Das Gutachten der Wirtschaftsweisen ist eine Klatsche für die Bundesregierung: Sie spart nicht ehrgeizig genug, bescheinigen ihr die Experten. Danke. Es überzeugt nicht, wie elendig lang Schwarz-Gelb die Haushaltskonsolidierung streckt, trotz weniger Arbeitsloser, sprudelnder Einnahmen und niedriger Zinslast.

Die Koalition spielt mit ihrer Finanzpolitik ein gefährliches Spiel. Sie will den Haushalt nicht wirklich konsolidieren, weil sie fürchtet, den deutschen Konjunkturmotor abzuwürgen. Ein guter Gedanke, auch weil sich die starke heimische Wirtschaft derzeit als Segen für ganz Europa erweist.

Aber die Schuldenkrise setzt einen alten finanzpolitischen Grundsatz nicht außer Kraft, den jede schwäbische Hausfrau kennt: Spare in der Zeit, dann hast du in der Not.
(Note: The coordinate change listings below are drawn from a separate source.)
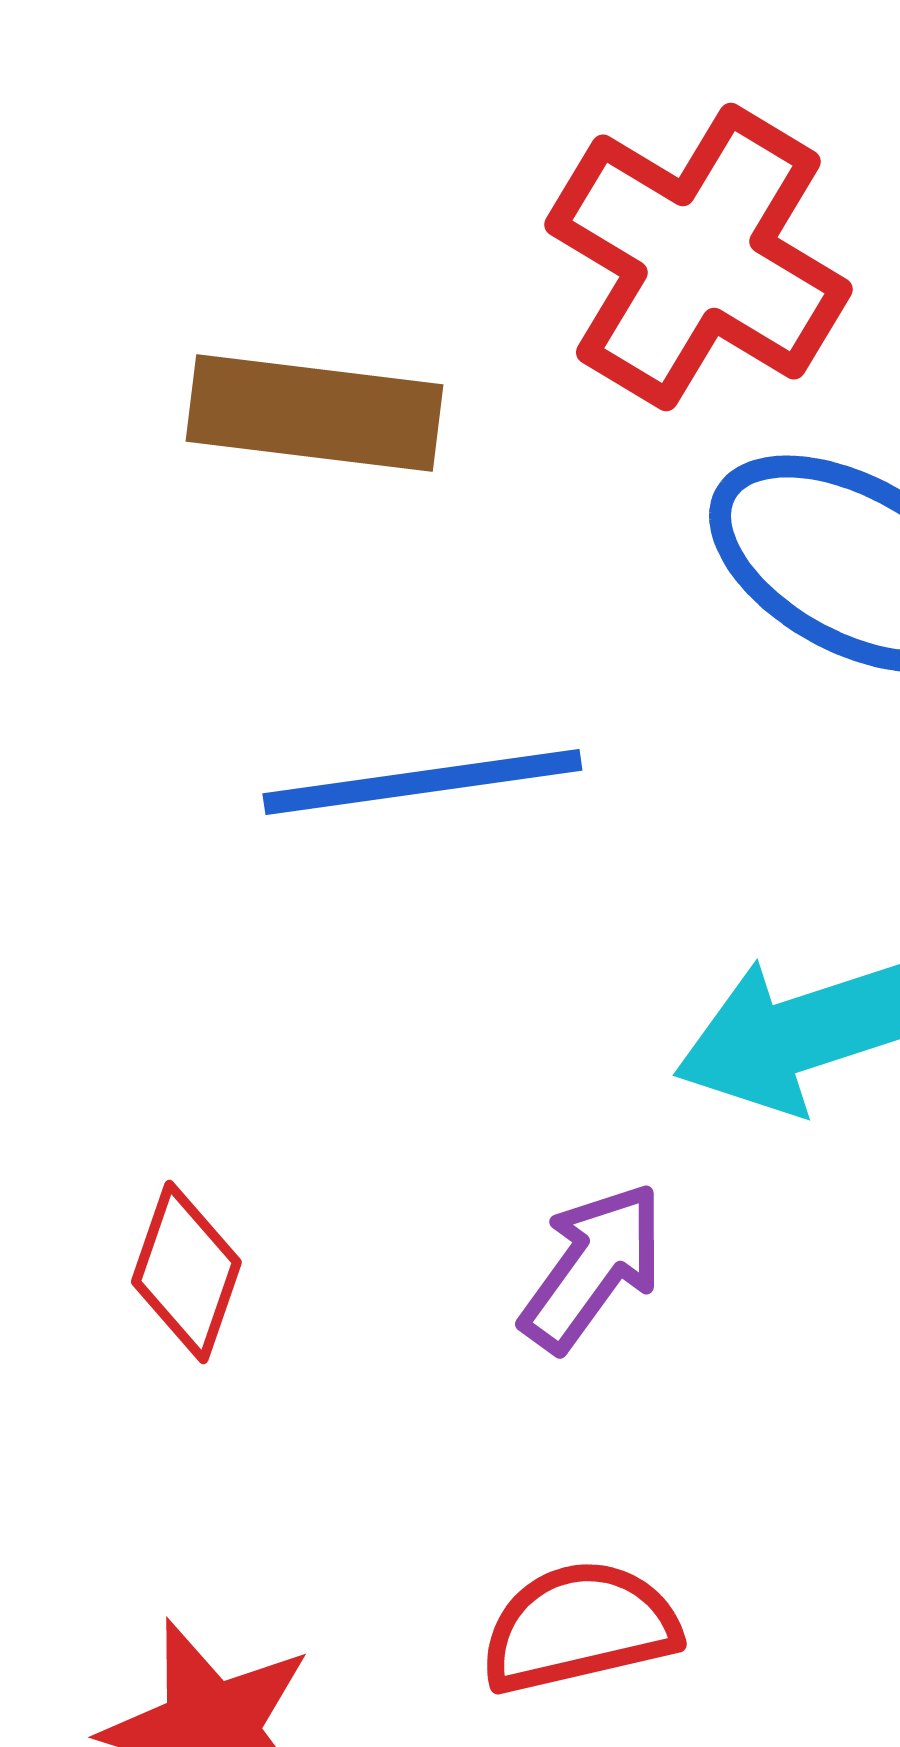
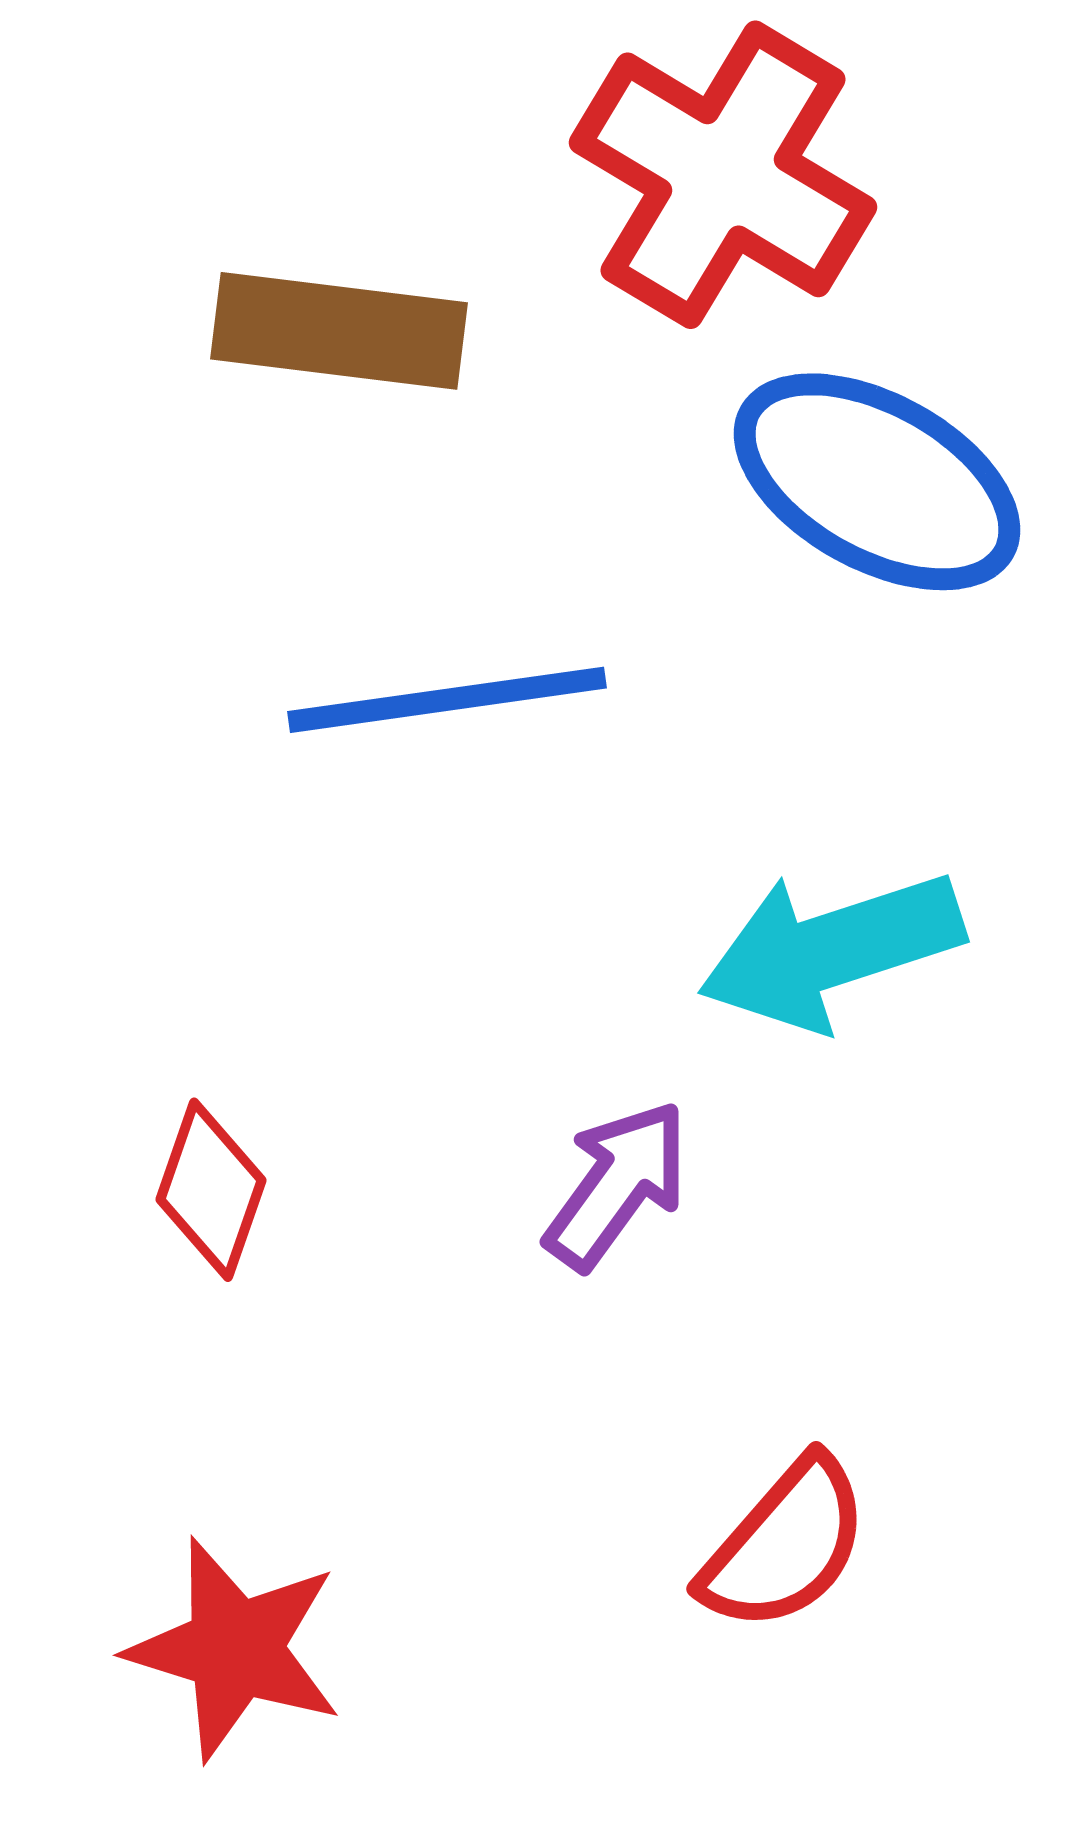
red semicircle: (579, 1627) -> (785, 1545), moved, turned 144

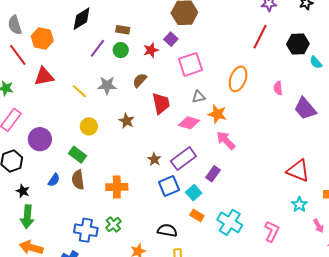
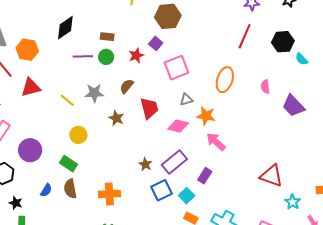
purple line: (97, 48) -> (83, 56), turned 54
brown star: (127, 121) -> (116, 118), moved
red triangle: (298, 171) -> (272, 176), moved

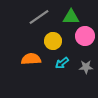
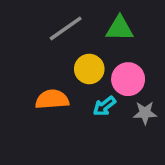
pink circle: (85, 36) -> (128, 79), moved

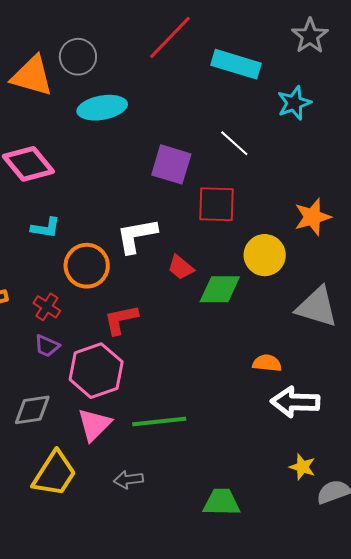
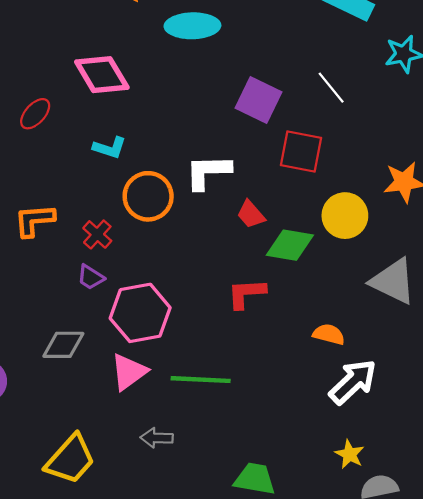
red L-shape: (121, 320) -> (246, 293), moved
white arrow: (295, 402) -> (353, 382), turned 126
yellow trapezoid: (54, 474) -> (70, 459), moved

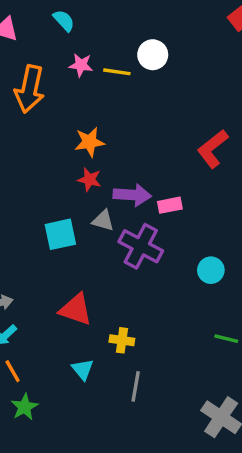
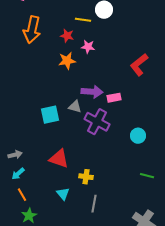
pink star: (81, 65) -> (88, 47), moved
red star: (89, 180) -> (67, 36), moved

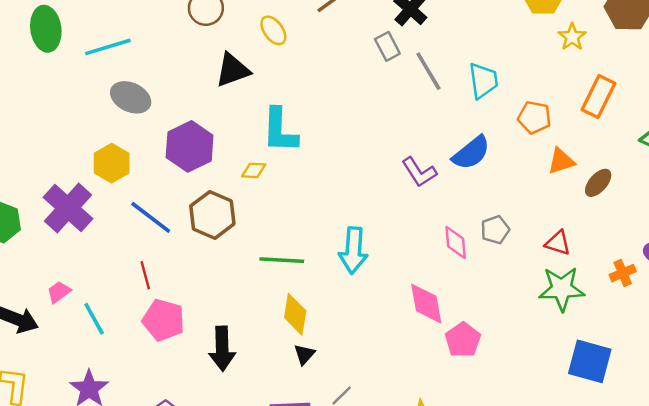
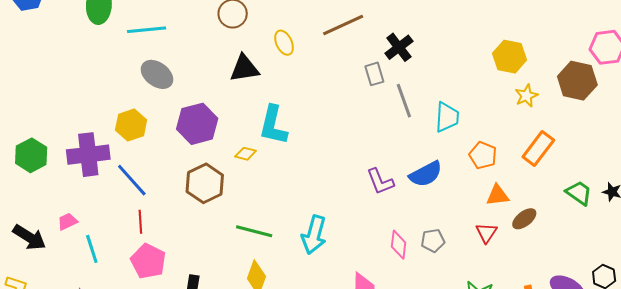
purple cross: (68, 208) -> (88, 155), turned 30
blue line: (151, 217) -> (132, 180), moved
red triangle: (558, 243) -> (486, 233), moved, turned 35

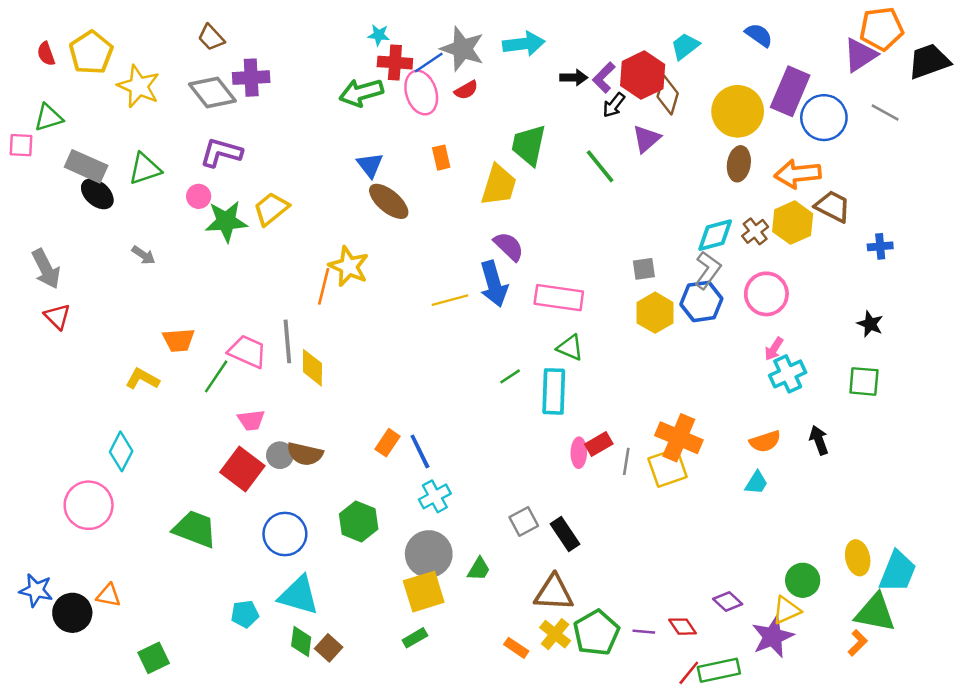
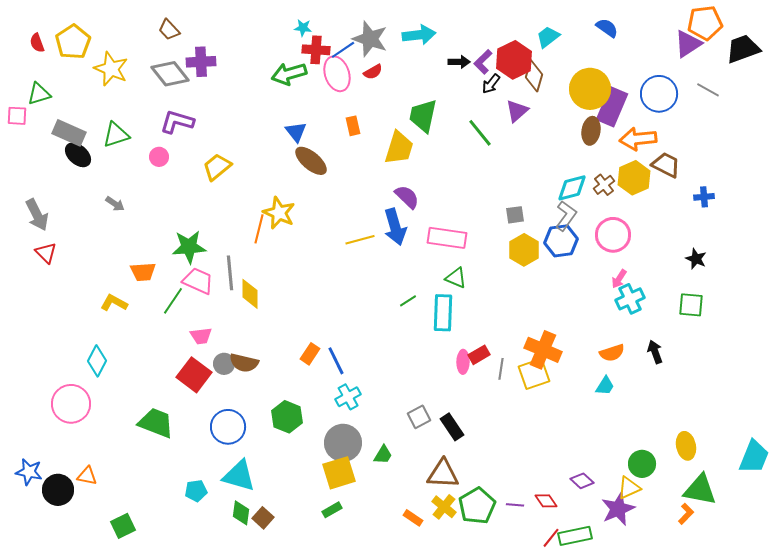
purple rectangle: (790, 91) -> (612, 107), moved
green star: (226, 221) -> (189, 247), moved
cyan trapezoid: (898, 572) -> (754, 457), moved

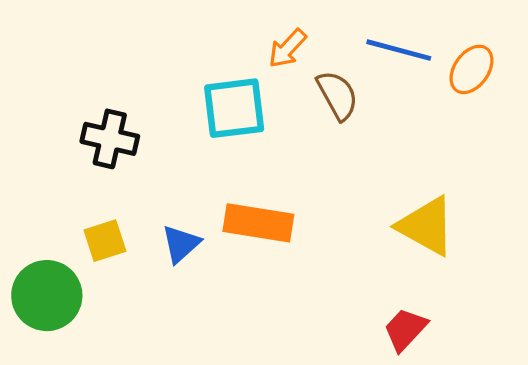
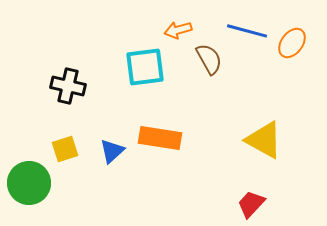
orange arrow: (287, 48) -> (178, 30), turned 32

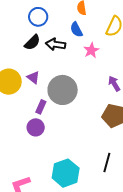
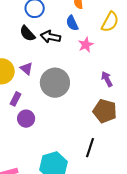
black semicircle: (32, 42) -> (27, 33), turned 90
purple rectangle: (41, 107) -> (15, 99), moved
black line: (107, 162) -> (90, 148), moved

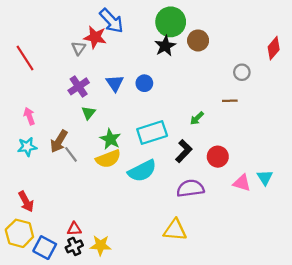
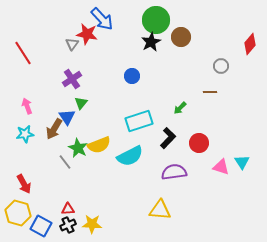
blue triangle: (115, 83) -> (67, 117), moved
green star: (110, 139) -> (78, 148), moved
gray line: (71, 154) -> (65, 162), moved

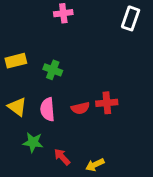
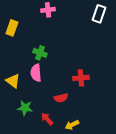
yellow rectangle: (16, 61) -> (12, 28), moved, turned -56
red semicircle: (80, 108) -> (61, 98), moved
pink semicircle: (47, 109) -> (36, 73), moved

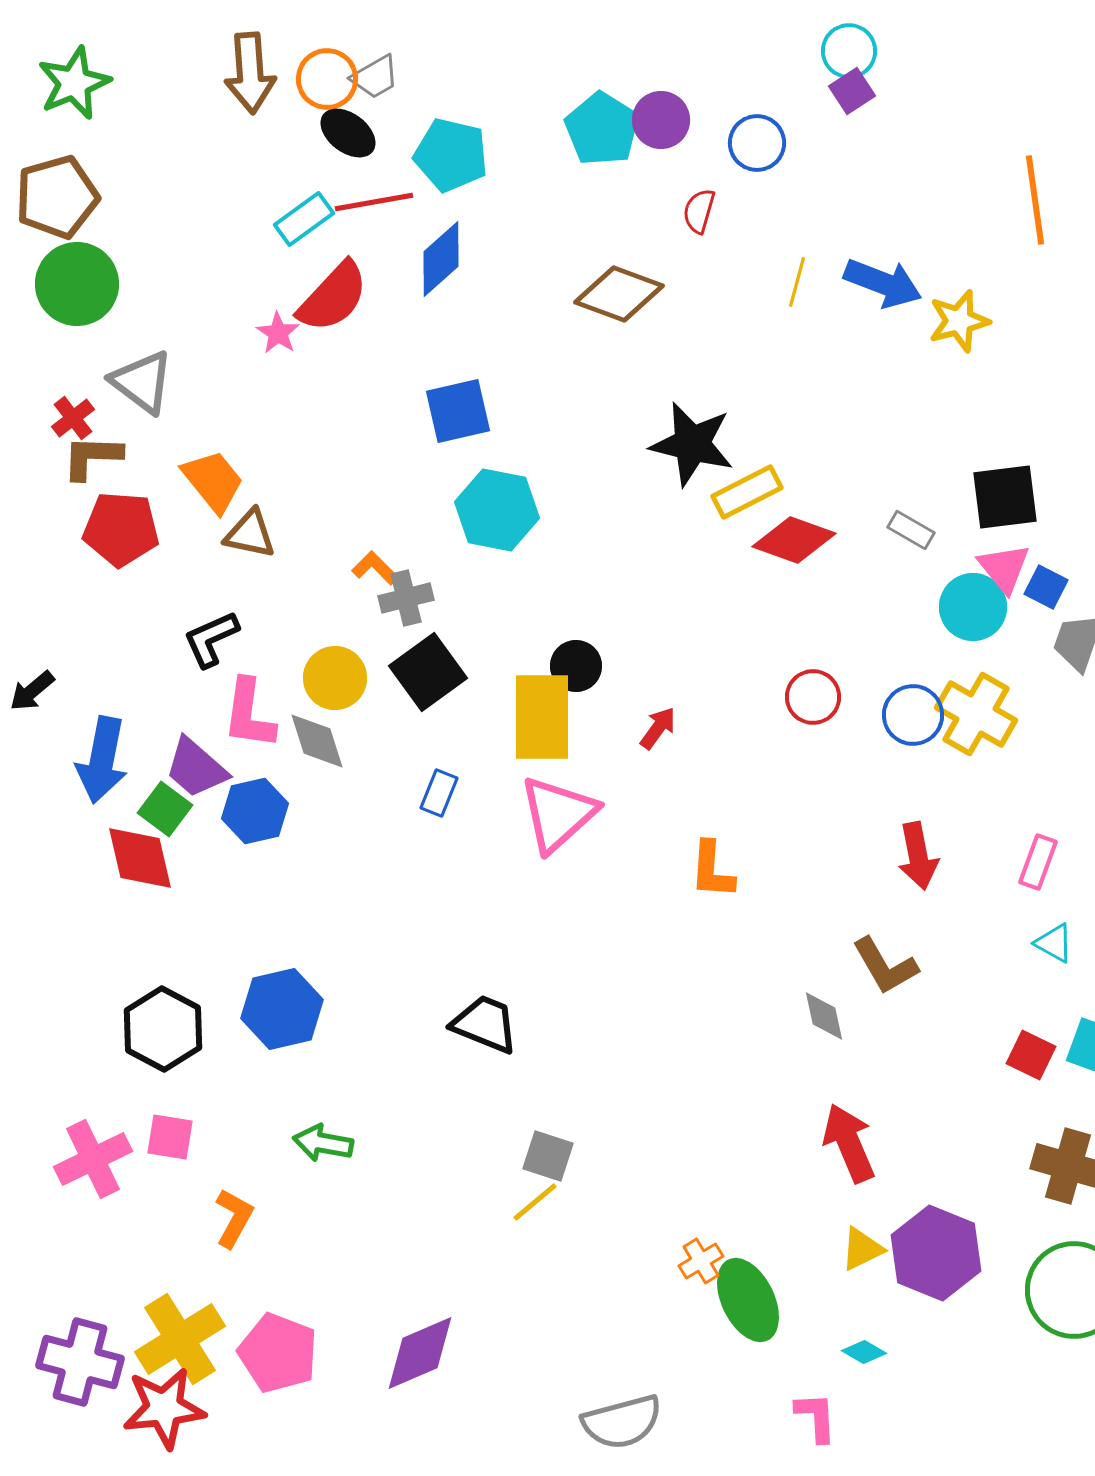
Es ist längst fällig, Deutschland wetterfest für den nächsten Abschwung zu machen. Dass er kommt, bescheinigten Sachverständigenrat und EU-Kommission der Bundesregierung gestern schließlich gleich doppelt.

Deutschland braucht deshalb noch lange keine Sparpolitik à la Großbritannien oder sogar Griechenland. Zum Glück. Die Regierung macht jedoch nicht den Eindruck, als wäre sie sich der Finanzrisiken ausreichend bewusst. Stattdessen verteilt sie sogar Milliarden-Geschenke vor dem Wahljahr. Und an der selbstbewussten Erklärung, den Haushalt bis 2014 auszugleichen, rüttelt Finanzminister Schäuble auch schon wieder. Wenn das mal gut geht.